Even tussendoor: De bijbel geeft je alle reden om het Kaïn niet kwalijk te nemen. Hij had niet voor het leven gekozen, hij had zijn eigen naam en bestemming niet gekozen. Kaïn was het leven ingerold om aardebewerker te zijn. En als hij daarmee bij God komt zegt de bijbel zelf, dat God er niet naar omziet. Dus de bijbel geeft Kaïn alle verontschuldiging en ook wij mogen alle reden hebben om niet kwaad te zijn op Kaïn. Hij koos er niet voor. Zijn ervaring is gelegitimeerd en niet alleen maar zijn eigen ervaring.

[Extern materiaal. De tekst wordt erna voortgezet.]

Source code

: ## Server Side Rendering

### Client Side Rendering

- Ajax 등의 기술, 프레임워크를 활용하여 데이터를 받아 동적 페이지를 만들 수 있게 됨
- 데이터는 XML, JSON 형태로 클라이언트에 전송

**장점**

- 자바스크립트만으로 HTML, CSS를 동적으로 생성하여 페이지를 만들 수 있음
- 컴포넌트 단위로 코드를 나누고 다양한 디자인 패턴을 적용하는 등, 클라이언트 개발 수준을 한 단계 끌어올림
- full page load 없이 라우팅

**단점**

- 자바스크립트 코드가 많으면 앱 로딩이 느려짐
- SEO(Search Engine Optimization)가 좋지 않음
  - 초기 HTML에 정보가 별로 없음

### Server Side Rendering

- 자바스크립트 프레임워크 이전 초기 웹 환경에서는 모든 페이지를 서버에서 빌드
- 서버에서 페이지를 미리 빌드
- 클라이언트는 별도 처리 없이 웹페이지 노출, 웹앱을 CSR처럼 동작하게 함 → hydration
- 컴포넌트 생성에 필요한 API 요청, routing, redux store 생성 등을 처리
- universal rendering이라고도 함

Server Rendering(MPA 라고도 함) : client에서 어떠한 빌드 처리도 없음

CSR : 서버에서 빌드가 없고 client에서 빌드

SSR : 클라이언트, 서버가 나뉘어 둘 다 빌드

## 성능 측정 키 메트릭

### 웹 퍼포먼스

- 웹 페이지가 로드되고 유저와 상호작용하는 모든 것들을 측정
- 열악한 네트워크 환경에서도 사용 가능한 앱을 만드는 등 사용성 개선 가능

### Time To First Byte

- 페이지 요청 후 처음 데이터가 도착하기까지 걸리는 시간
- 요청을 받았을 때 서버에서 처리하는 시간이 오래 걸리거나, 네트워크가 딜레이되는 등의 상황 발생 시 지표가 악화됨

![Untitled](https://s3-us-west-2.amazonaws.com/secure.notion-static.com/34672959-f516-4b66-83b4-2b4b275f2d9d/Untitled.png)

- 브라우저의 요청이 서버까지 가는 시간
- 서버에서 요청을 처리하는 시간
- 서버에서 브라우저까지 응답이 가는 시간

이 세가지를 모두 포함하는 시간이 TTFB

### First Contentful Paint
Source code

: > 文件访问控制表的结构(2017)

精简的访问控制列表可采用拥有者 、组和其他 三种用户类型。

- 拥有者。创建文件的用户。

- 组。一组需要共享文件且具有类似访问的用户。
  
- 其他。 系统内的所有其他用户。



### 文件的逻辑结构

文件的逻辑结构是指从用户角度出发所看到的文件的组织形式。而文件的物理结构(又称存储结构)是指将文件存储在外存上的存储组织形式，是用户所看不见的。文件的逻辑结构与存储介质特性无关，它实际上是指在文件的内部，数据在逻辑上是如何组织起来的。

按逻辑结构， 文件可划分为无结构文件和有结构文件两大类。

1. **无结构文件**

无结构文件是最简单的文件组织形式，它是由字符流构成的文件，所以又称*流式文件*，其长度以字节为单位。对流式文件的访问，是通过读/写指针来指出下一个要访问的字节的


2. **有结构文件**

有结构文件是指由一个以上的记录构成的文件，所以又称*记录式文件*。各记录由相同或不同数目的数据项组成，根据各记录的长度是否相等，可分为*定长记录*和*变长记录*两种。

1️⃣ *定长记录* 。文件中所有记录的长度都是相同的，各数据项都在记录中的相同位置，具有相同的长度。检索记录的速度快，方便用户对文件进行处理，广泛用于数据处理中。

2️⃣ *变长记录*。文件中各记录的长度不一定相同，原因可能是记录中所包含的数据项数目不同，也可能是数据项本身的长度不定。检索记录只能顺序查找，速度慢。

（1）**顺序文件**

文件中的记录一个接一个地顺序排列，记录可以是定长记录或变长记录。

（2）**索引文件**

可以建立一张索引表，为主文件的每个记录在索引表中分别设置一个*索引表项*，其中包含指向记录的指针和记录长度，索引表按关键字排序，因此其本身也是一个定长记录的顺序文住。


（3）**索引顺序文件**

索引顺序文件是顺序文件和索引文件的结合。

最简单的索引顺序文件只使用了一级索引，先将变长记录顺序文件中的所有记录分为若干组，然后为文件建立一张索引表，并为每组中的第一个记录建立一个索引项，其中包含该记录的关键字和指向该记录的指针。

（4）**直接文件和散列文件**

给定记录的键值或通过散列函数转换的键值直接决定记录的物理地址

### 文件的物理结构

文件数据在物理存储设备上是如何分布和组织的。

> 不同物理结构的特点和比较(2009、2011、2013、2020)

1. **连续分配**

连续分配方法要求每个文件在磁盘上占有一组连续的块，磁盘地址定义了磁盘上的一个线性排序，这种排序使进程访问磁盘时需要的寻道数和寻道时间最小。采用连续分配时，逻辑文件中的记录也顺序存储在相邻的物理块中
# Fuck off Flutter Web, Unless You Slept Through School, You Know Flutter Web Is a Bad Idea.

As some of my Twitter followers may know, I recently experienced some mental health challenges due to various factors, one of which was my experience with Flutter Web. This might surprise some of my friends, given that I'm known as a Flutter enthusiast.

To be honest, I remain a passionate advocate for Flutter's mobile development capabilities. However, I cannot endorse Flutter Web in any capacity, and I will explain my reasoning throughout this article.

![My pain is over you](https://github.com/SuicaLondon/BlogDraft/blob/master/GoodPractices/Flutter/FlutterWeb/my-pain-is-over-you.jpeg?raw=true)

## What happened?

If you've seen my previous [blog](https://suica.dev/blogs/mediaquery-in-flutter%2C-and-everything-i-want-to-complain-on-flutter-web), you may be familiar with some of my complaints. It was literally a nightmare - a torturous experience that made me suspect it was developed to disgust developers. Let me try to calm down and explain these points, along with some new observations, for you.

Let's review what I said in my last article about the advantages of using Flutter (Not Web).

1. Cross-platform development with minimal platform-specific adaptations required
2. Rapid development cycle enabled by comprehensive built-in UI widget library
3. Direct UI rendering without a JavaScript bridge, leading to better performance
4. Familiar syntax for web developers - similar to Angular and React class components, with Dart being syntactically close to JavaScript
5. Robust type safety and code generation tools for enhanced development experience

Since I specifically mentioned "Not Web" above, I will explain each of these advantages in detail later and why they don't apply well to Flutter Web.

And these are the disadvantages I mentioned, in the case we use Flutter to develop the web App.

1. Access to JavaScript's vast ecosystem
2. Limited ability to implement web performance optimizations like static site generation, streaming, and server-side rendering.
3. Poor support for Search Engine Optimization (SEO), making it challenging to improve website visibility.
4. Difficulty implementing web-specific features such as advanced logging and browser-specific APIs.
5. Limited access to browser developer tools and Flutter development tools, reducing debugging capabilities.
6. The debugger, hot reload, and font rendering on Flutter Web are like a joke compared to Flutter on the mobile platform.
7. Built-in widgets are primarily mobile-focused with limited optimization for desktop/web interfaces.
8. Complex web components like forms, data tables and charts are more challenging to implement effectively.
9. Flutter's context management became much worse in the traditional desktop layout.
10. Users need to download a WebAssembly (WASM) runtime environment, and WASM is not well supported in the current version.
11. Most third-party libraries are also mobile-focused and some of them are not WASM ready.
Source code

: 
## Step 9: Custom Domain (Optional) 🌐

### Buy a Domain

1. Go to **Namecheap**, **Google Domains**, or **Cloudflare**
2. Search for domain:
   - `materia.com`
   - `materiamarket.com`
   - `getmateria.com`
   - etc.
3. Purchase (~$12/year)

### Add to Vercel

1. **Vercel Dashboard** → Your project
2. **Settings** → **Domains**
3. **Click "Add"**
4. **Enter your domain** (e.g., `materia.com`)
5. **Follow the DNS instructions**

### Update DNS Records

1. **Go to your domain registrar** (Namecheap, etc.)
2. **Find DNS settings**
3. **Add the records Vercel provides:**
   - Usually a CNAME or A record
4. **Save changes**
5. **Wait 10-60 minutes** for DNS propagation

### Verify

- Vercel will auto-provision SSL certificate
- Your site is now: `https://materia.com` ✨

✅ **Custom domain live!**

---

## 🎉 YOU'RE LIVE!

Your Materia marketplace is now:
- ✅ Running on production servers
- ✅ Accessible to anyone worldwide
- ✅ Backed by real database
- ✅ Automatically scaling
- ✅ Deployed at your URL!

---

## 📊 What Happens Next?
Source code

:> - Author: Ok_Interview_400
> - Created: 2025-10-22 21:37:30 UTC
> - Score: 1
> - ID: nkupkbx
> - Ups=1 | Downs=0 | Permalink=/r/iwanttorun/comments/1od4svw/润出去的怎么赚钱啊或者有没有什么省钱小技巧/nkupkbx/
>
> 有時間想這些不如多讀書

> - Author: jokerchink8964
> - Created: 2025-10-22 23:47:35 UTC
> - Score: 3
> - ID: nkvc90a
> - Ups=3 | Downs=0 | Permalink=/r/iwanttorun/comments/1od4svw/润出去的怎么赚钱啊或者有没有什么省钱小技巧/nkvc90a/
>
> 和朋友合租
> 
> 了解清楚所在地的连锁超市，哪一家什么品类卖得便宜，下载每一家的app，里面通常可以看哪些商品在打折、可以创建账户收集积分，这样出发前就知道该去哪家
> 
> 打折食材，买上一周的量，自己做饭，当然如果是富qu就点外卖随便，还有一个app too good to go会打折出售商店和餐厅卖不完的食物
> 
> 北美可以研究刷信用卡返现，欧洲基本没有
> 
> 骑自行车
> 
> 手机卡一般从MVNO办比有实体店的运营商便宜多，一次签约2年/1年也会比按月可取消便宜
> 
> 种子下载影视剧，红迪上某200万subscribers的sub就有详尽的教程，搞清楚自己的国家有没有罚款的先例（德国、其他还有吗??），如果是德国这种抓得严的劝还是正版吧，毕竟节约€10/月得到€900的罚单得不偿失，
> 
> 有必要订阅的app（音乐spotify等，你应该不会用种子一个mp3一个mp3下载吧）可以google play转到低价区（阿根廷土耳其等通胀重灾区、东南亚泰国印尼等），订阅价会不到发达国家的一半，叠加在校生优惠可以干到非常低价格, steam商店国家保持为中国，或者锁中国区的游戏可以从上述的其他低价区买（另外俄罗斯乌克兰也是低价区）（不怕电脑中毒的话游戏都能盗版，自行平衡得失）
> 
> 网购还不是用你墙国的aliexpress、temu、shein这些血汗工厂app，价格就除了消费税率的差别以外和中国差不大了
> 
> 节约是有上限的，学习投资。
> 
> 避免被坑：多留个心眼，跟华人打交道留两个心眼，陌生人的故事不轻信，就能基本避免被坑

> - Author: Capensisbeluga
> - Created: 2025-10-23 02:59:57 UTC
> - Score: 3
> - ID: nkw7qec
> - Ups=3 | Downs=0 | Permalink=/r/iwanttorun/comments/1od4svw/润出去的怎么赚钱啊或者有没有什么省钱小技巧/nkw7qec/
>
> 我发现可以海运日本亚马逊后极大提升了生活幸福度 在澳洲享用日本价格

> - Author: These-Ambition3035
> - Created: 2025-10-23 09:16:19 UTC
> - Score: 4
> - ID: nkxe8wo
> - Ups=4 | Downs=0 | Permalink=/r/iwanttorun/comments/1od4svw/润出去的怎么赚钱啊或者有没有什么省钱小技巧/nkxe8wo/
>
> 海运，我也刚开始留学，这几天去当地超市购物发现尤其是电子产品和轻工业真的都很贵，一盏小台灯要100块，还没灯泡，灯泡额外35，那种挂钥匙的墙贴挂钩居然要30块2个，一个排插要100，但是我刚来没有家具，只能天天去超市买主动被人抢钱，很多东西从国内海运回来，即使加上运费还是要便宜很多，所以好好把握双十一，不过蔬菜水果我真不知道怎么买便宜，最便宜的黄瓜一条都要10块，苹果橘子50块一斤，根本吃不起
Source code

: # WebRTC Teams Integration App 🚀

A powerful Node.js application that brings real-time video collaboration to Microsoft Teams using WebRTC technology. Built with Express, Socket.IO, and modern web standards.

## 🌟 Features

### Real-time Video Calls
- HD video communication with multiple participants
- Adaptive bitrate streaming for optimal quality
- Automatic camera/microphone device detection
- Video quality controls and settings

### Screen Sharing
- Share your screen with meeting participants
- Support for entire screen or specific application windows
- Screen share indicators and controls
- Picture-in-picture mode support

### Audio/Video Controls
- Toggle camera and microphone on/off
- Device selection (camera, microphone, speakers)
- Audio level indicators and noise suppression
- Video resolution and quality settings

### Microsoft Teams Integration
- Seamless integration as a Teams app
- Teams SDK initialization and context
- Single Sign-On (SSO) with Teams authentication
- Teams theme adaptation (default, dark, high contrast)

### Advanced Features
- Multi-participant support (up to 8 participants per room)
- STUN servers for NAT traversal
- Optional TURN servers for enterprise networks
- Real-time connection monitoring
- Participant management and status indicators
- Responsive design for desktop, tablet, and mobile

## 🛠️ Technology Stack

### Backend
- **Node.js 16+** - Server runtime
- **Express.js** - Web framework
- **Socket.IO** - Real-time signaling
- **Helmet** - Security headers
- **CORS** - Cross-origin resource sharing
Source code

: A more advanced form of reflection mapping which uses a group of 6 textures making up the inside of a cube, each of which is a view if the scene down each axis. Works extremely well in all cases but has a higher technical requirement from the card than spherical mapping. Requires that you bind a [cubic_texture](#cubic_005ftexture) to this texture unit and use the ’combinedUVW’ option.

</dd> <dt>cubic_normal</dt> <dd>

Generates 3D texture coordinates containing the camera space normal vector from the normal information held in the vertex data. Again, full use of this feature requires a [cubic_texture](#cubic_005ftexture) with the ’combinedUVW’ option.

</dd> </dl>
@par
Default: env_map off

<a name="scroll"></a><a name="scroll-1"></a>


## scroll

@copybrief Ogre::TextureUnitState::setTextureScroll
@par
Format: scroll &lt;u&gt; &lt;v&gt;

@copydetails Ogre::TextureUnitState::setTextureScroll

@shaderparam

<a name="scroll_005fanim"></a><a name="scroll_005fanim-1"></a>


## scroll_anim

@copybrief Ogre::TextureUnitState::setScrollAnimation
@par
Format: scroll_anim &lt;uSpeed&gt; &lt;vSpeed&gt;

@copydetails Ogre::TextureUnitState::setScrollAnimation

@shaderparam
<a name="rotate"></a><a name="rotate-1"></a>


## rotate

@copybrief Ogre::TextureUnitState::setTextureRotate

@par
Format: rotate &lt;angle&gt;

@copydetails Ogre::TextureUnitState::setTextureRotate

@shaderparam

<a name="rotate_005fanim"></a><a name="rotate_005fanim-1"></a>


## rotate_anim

Maar zijn gezicht valt. En dan lijkt “Ik Ben” iets te doen wat ons het bloed onder de nagels uit zou halen. Hij spreekt Kaïn aan. Niet met een verklaring of een excuus, maar met een open vraag en een opmerking die we moeten leren slikken. Let eerst even op het feit dat Hij Kaïn niet bij zijn naam aanspreekt! Hij zegt “Waarom bent u in woede ontstoken en waarom heeft u uw hoofd laten zakken? Is het niet zo dat u, als u het goede doet, uw hoofd kunt opheffen? Maar als u niet het goede doet, ligt de zonde aan de deur.” Als jij het goede doet kun je toch God en mensen aankijken? Deze vraag is zo open en indringend dat je hem honderden keren achter elkaar zou moeten lezen. En laten we niet waanwijze dingen gaan roepen als “maar iedereen zondigt wel”, want dat is niet aan de orde. Kaïn heeft niets verkeerds gedaan. Hij heeft geen enkele aanleiding gegeven om genegeerd te worden. Aan de orde is het verongelijkt zijn en daardoor in jezelf keren. Dat is een levensgevaarlijke beweging. En God nodigt hem uit om met opgeheven hoofd te leven. Het leven zelf is het waard om geleefd te worden.
Maar Kaïn spreekt met Abel zonder zijn gezicht op te heffen en slaat hem dood. Hij wil Abel, die er ook niets aan kan doen, niet aankijken. Hij wil Abel, die helemaal het probleem niet is, weg hebben uit zijn leven. Kaïn is boos in zichzelf, hij zoekt een uitlaatklep. Hij doet het goede niet, kijkt God en medemens niet aan en laat zo de zonde toe.
Hoe je het ook wendt of keert, “Ik Ben” geeft ons hier een essentiële levensles. Wees er en kijk de ander aan! Individualist en naastenliefde. Je kunt er naar aanleiding van de bijbeltekst en dit blogje van alles en nog wat bij halen, maar in essentie komt het leven hier op neer. Wees er! Dat is de afspiegeling van de Godsnaam “Ik ben”. Jij hebt niet om jouw aardse bestaan gevraagd en sommigen willen alles en iedereen de schuld geven. Maar daarmee zeggen ze eigenlijk: Ik zou er niet moeten wezen, voor mij niet, voor jou niet en voor God niet. En God zegt: Wees er! Maar Hij zegt daarbij: Kijk de ander aan! Keer je niet in jezelf, wees er niet voor jou alleen, maar wees er voor de ander. En dat is volgens mij de zin van het bestaan of je nu in God gelooft of niet.